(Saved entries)
+---+

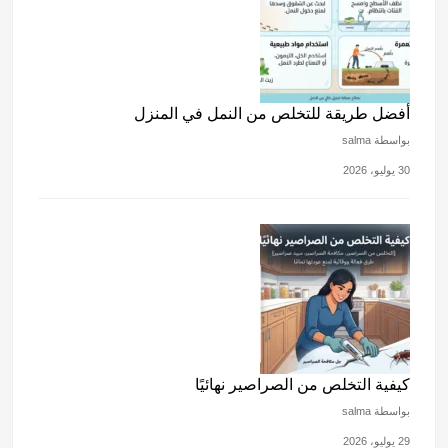
أفضل طريقة للتخلص من النمل في المنزل
بواسطة salma
30 يوليو، 2026
كيفية التخلص من الصراصير نهائيًا
بواسطة salma
29 يوليو، 2026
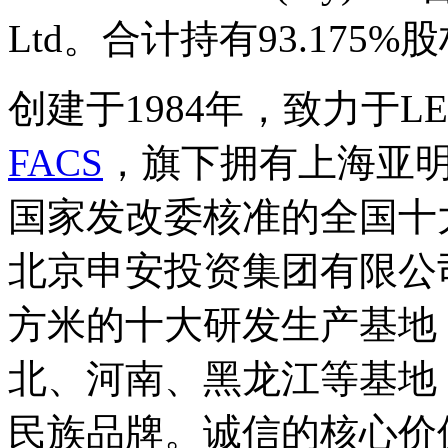
Ltd。合计持有93.175%
创建于1984年，致力于
FACS
，旗下拥有上海亚
国家发改委核准的全国十
北京申安投资集团有限公
方米的十大研发生产基地
北、河南、黑龙江等基地
民族品牌。诚信的核心价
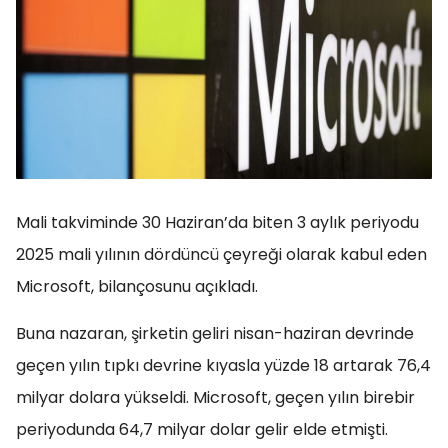
Mali takviminde 30 Haziran’da biten 3 aylık periyodu
2025 mali yılının dördüncü çeyreği olarak kabul eden
Microsoft, bilançosunu açıkladı.
Buna nazaran, şirketin geliri nisan-haziran devrinde
geçen yılın tıpkı devrine kıyasla yüzde 18 artarak 76,4
milyar dolara yükseldi. Microsoft, geçen yılın birebir
periyodunda 64,7 milyar dolar gelir elde etmişti.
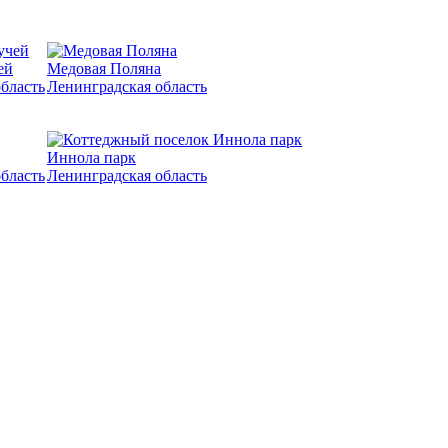
ей
Медовая Поляна
бласть
Ленинградская область
Иннола парк
бласть
Ленинградская область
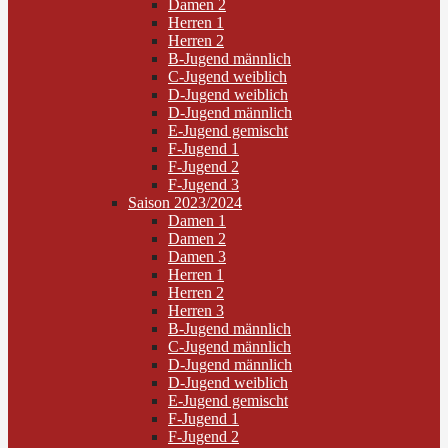
Damen 2
Herren 1
Herren 2
B-Jugend männlich
C-Jugend weiblich
D-Jugend weiblich
D-Jugend männlich
E-Jugend gemischt
F-Jugend 1
F-Jugend 2
F-Jugend 3
Saison 2023/2024
Damen 1
Damen 2
Damen 3
Herren 1
Herren 2
Herren 3
B-Jugend männlich
C-Jugend männlich
D-Jugend männlich
D-Jugend weiblich
E-Jugend gemischt
F-Jugend 1
F-Jugend 2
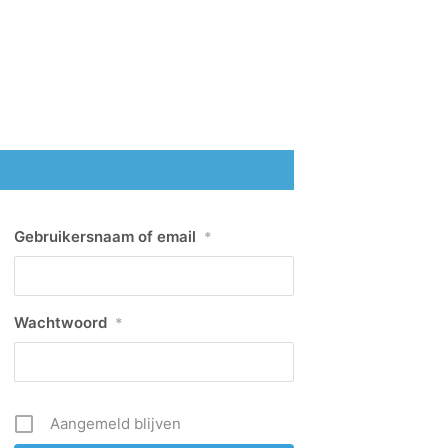
Gebruikersnaam of email
*
Wachtwoord
*
Aangemeld blijven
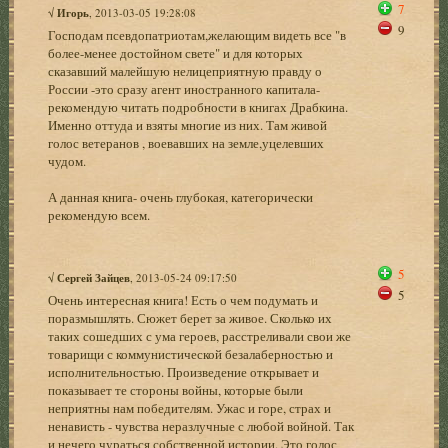
7
√
Игорь
, 2013-03-05 19:28:08
9
Господам псевдопатриотам,желающим видеть все "в
более-менее достойном свете" и для которых
сказавший малейшую нелицеприятную правду о
России -это сразу агент иностранного капитала-
рекомендую читать подробности в книгах Драбкина.
Именно оттуда и взяты многие из них. Там живой
голос ветеранов , воевавших на земле,уцелевших
чудом.
А данная книга- очень глубокая, категорически
рекомендую всем.
5
√
Сергей Зайцев
, 2013-05-24 09:17:50
5
Очень интересная книга! Есть о чем подумать и
поразмышлять. Сюжет берет за живое. Сколько их
таких сошедших с ума героев, расстреливали свои же
товарищи с коммунистической безалаберностью и
исполнительностью. Произведение открывает и
показывает те стороны войны, которые были
неприятны нам победителям. Ужас и горе, страх и
ненависть - чувства неразлучные с любой войной. Так
и нечего чураться собственной истории. Это голос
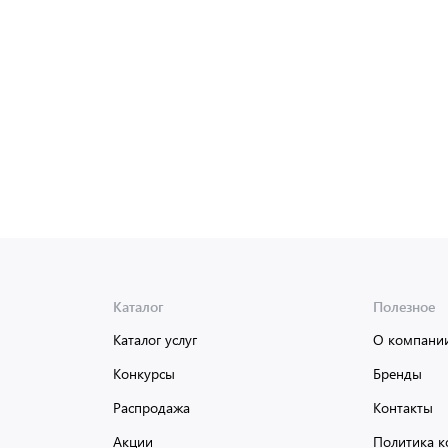
Каталог
Полезное
Каталог услуг
О компани
Конкурсы
Бренды
Распродажа
Контакты
Акции
Политика к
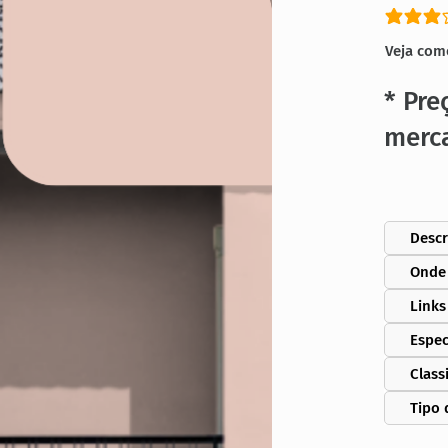
classific
Veja com
* Pre
merc
Descr
Onde
Links
Espec
Class
Tipo 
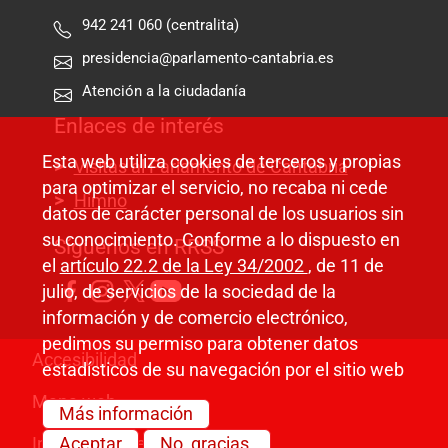
942 241 060 (centralita)
presidencia@parlamento-cantabria.es
Atención a la ciudadanía
Enlaces de interés
Esta web utiliza cookies de terceros y propias
Visitas al Parlamento de Cantabria
para optimizar el servicio, no recaba ni cede
Himno
datos de carácter personal de los usuarios sin
su conocimiento. Conforme a lo dispuesto en
Síguenos en RRSS
el
artículo 22.2 de la Ley 34/2002
, de 11 de
julio, de servicios de la sociedad de la
información y de comercio electrónico,
pedimos su permiso para obtener datos
Pie de página
Accesibilidad
estadísticos de su navegación por el sitio web
Mapa web
Más información
Información legal
Aceptar
No, gracias.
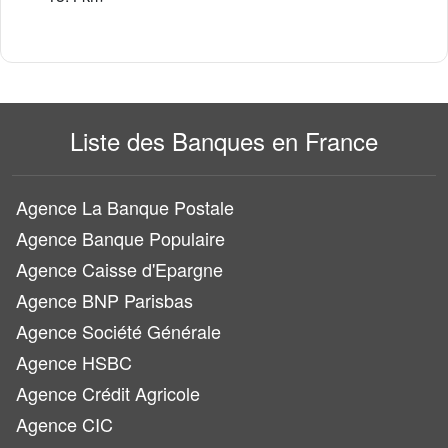
Liste des Banques en France
Agence La Banque Postale
Agence Banque Populaire
Agence Caisse d'Epargne
Agence BNP Parisbas
Agence Société Générale
Agence HSBC
Agence Crédit Agricole
Agence CIC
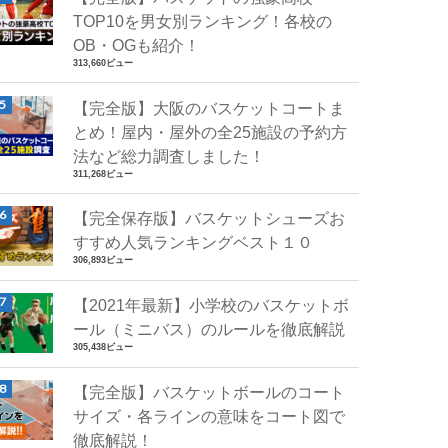
TOP10を男女別ランキング！各校の
OB・OGも紹介！
313,660ビュー
【完全版】大阪のバスケットコートま
とめ！屋内・屋外の全25施設の予約方
法など総力調査しました！
311,268ビュー
【完全保存版】バスケットシューズお
すすめ人気ランキングベスト１０
306,893ビュー
【2021年最新】小学校のバスケットボ
ール（ミニバス）のルールを徹底解説
305,438ビュー
【完全版】バスケットボールのコート
サイズ・各ラインの意味をコート図で
徹底解説！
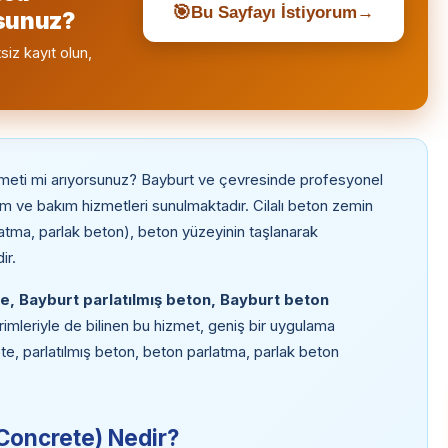
🎯
Bu Sayfayı İstiyorum
→
usunuz?
siz kayıt olun,
meti mi arıyorsunuz? Bayburt ve çevresinde profesyonel
m ve bakım hizmetleri sunulmaktadır. Cilalı beton zemin
latma, parlak beton), beton yüzeyinin taşlanarak
ir.
e, Bayburt parlatılmış beton, Bayburt beton
rimleriyle de bilinen bu hizmet, geniş bir uygulama
te, parlatılmış beton, beton parlatma, parlak beton
 Concrete) Nedir?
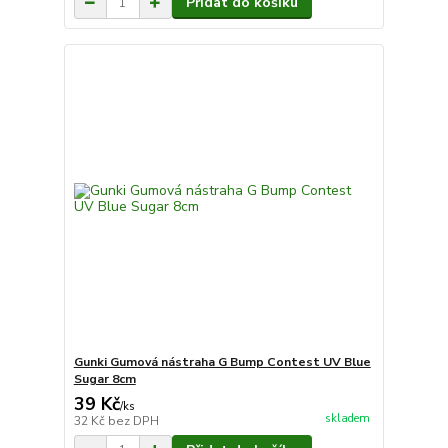
Přidat do košíku
Gunki Gumová nástraha G Bump Contest UV Blue
Sugar 8cm
39 Kč
/
ks
skladem
32 Kč
bez DPH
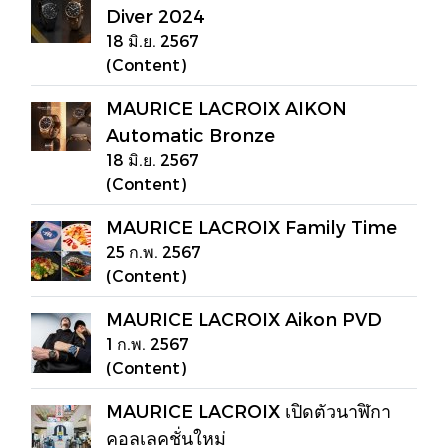
Diver 2024
18 มิ.ย. 2567
(Content)
MAURICE LACROIX AIKON
Automatic Bronze
18 มิ.ย. 2567
(Content)
MAURICE LACROIX Family Time
25 ก.พ. 2567
(Content)
MAURICE LACROIX Aikon PVD
1 ก.พ. 2567
(Content)
MAURICE LACROIX เปิดตัวนาฬิกา
คอลเลคชั่นใหม่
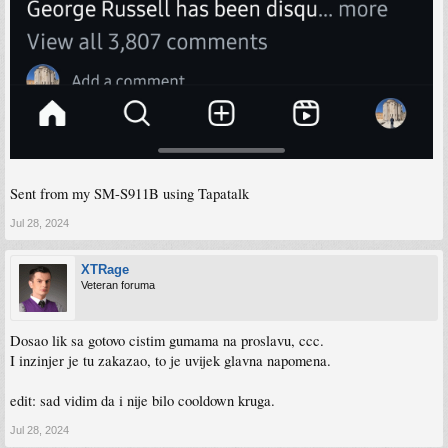
Sent from my SM-S911B using Tapatalk
Jul 28, 2024
XTRage
Veteran foruma
Dosao lik sa gotovo cistim gumama na proslavu, ccc.
I inzinjer je tu zakazao, to je uvijek glavna napomena.
edit: sad vidim da i nije bilo cooldown kruga.
Jul 28, 2024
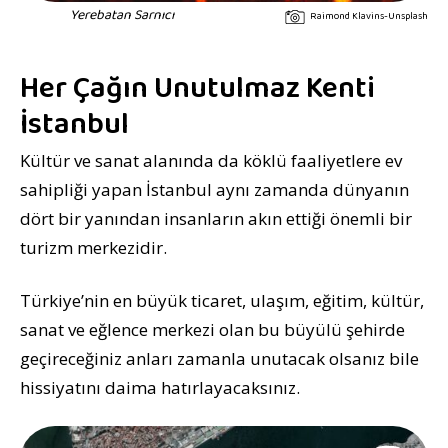
Yerebatan Sarnıcı
Raimond Klavins-Unsplash
Her Çağın Unutulmaz Kenti
İstanbul
Kültür ve sanat alanında da köklü faaliyetlere ev
sahipliği yapan İstanbul aynı zamanda dünyanın
dört bir yanından insanların akın ettiği önemli bir
turizm merkezidir.
Türkiye’nin en büyük ticaret, ulaşım, eğitim, kültür,
sanat ve eğlence merkezi olan bu büyülü şehirde
geçireceğiniz anları zamanla unutacak olsanız bile
hissiyatını daima hatırlayacaksınız.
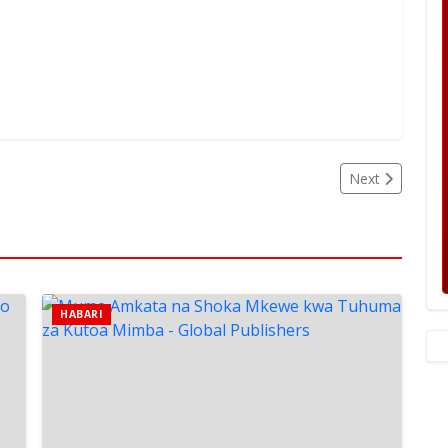
Next
HABARI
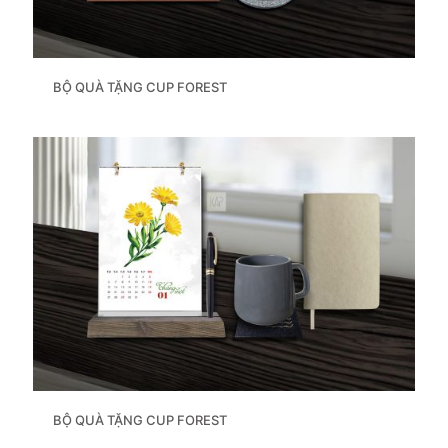
BỘ QUÀ TẶNG CUP FOREST
BỘ QUÀ TẶNG CUP FOREST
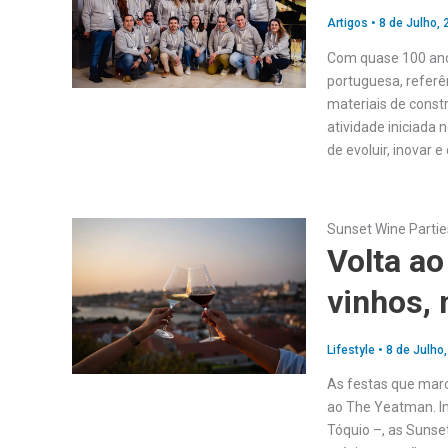
Artigos
•
8 de Julho, 
Com quase 100 anos 
portuguesa, referê
materiais de const
atividade iniciada
de evoluir, inovar e
Sunset Wine Parti
Volta a
vinhos,
Lifestyle
•
8 de Julho
As festas que marc
ao The Yeatman. In
Tóquio –, as Sunse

+---+

EXERCISE BRIEF ▸
Only the lines above starting with the line with "и нечего чураться" and going on through the line with "Información legal" belong in the answer; repeat them exactly, minus any picture.

TASK ANSWER ▸
и нечего чураться собственной истории. Это голос
Каталог
Полезное
Каталог услуг
О компани
Конкурсы
Бренды
Распродажа
Контакты
Акции
Политика к
classific
Veja com
* Pre
merc
Descr
Onde
Links
Espec
Class
Tipo 
942 241 060 (centralita)
presidencia@parlamento-cantabria.es
Atención a la ciudadanía
Enlaces de interés
Esta web utiliza cookies de terceros y propias
Visitas al Parlamento de Cantabria
para optimizar el servicio, no recaba ni cede
Himno
datos de carácter personal de los usuarios sin
su conocimiento. Conforme a lo dispuesto en
Síguenos en RRSS
el
artículo 22.2 de la Ley 34/2002
, de 11 de
julio, de servicios de la sociedad de la
información y de comercio electrónico,
pedimos su permiso para obtener datos
Pie de página
Accesibilidad
estadísticos de su navegación por el sitio web
Mapa web
Más información
Información legal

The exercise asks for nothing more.